The third question I asked has to do with paints labeled
“paint + primer.” Almost all paints are
now labeled as such. According to one of
the painters I interviewed, it started at Home Depot. They started labeling their paint as “paint +
primer.” All else equal, consumers are
going to pick the paint that is “self priming.”
It wasn’t long before all other paint manufacturers followed suit. Now, “paint + primer” is on all paints. So did they actually change the
formulation? Did the manufacturers
reformulate all their paints as fast as they changed the labels? First off, primer is made up primarily of
resins which seal bare surfaces and provide something for the paint to stick
to. Paint is made up primarily of
pigments which give color and create a durable, washable surface. If you add additional resins to paint, then
it will contain less pigment thereby making it less of a paint and more of a
primer. It seems you can’t be both but
I’m not a chemist. If there is such a
thing as both, then why on the back of the paint can do the instructions read,
”coat all bare surfaces before applying paint.”
If the paint is a primer then why would you need to do that? My guess is that they using a common misconception
to their advantage. Many people think
you have to prime a painted surface before applying new paint. This is not so. Paint sticks to paint just fine. If you are painting a new color on a painted
surface and you use paint + primer, you won’t have any problems. The catch is that you wouldn’t have had any problems
with regular paint either. The only way
to know for sure if there is any difference between paint and “paint + primer”
is to watch the paint manufacturers make the paint.
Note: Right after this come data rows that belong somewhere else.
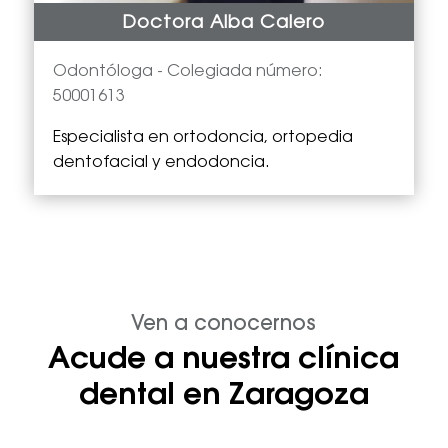
Doctora Alba Calero
Odontóloga -
Colegiada número:
50001613
Especialista en
ortodoncia, ortopedia
dentofacial y endodoncia.
Ven a conocernos
Acude a nuestra clínica
dental en Zaragoza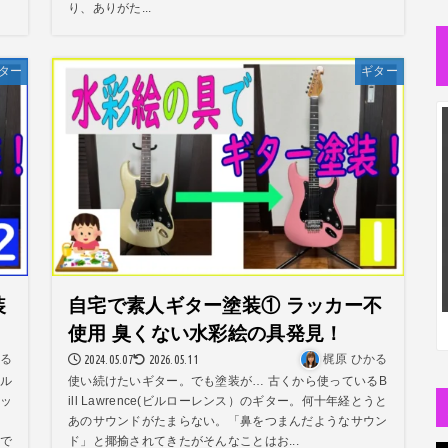
り、ありがた...
ター
ギター
装
自宅で素人ギター塗装① ラッカー不
使用 臭くない水彩絵の具発見！
かる
2024.05.07
2026.05.11
梶原 ひかる
ル
使い続けたいギター。でも塗装が… 古くから使っているB
ッ
ill Lawrence(ビルローレンス）のギター。何十年経とうと
あのサウンドがたまらない。「鼻をつまんだようなサウン
で
ド」と揶揄されてきたがそんなことはお...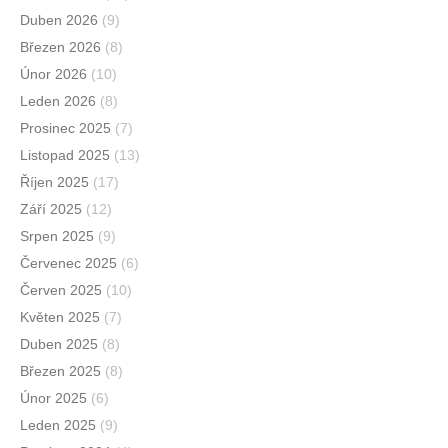
Duben 2026
(9)
Březen 2026
(8)
Únor 2026
(10)
Leden 2026
(8)
Prosinec 2025
(7)
Listopad 2025
(13)
Říjen 2025
(17)
Září 2025
(12)
Srpen 2025
(9)
Červenec 2025
(6)
Červen 2025
(10)
Květen 2025
(7)
Duben 2025
(8)
Březen 2025
(8)
Únor 2025
(6)
Leden 2025
(9)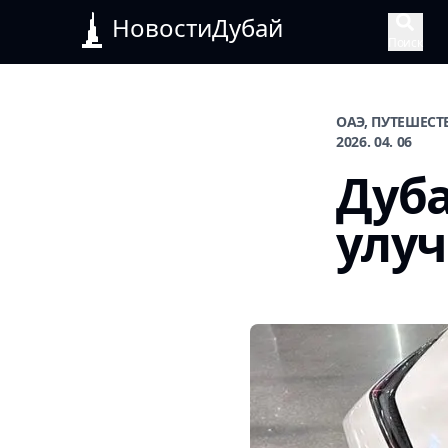
НовостиДубай
Поиск
ОАЭ, ПУТЕШЕСТ
2026. 04. 06
Дуб
улу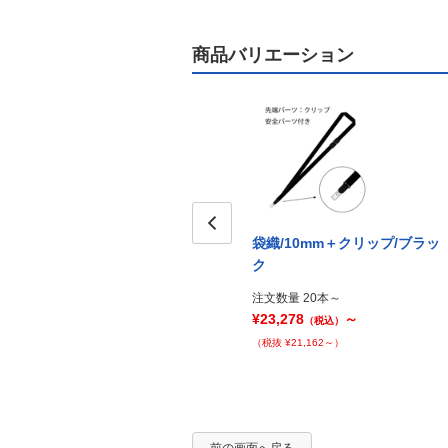
商品バリエーション
袋織/10mm＋クリップ/ブラッ
Prev
ク
注文数量 20本～
¥23,278
～
（税込）
（税抜 ¥21,162～）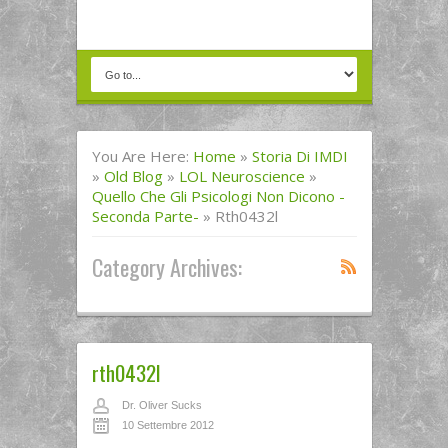
You Are Here:
Home
»
Storia Di IMDI
»
Old Blog
»
LOL Neuroscience
»
Quello Che Gli Psicologi Non Dicono -
Seconda Parte-
»
Rth0432l
Category Archives:
rth0432l
Dr. Oliver Sucks
10 Settembre 2012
But since they are not opening their
factories to the public and revealing their secret recipe, we will have to rely
on our local experts.
The first painter is Douglas Carlton with 28 years of
experience. Douglas said that premium
paint lasts at least 10 years longer than regular paint, and you have to use
twice as much cheap paint to get the same coverage you get with premium
paint. He does not buy the “paint +
primer” claim. He had a customer who
applied “paint + primer” to a bare wood surface and it came off within a
year.
Paul Howen has 24 years of experience painting houses. He said that in general, premium paint lasts
twice as long as cheap paint. He has
painted two houses next door to each other, one with premium paint, and one
with a cheap brand that the customer insisted he use. The house painted with premium paint still
looks good after 18 years. The other
house had to be repainted after 4 years.
Paul says you have to use 3 gallons of cheap paint to cover what you can
with 1 gallon of premium. He also does
not buy the paint + primer claim. He did
not notice any change to the paint once the label started reading “paint +
primer.”
Tim Stockdale has been in construction for over 40 years but
has been painting for only the last 20.
He said you can only count on cheap paint to last 4 – 6 years. Premium will last at least 15 years. When asked about coverage he said you can
get 2 – 3 times the coverage with premium paint over cheap paint. He doesn’t know anything about paint +
primer. He said, “I’m old school. I always prime first, then paint. If it ain’t broke, don’t fix it.“
The experts are in agreement. Premium paint last 2-3 times as long and requires 2–3 times less paint. Premium paint may cost 2-3 times more, but considering you have to buy 2-3 times more cheap paint, the price difference is a wash. If you consider the cost of repainting every 5 years instead of every 15, painting with premium paint cost a third as much. Even if you are painting an apartment you rent that you don’t plan on staying in long, it still makes sense to buy premium paint because you’ll buy a third as much and do a third of the work. Short of doing your own 20 year test, you’ve done all you can to determine what quality of paint to buy by reading this article. I will still sell cheap paint because there will always be people who want to pay the smallest amount possible today. I will see those people three times as often and make three times more money off of them whereas you will have to find other reasons to come to our store.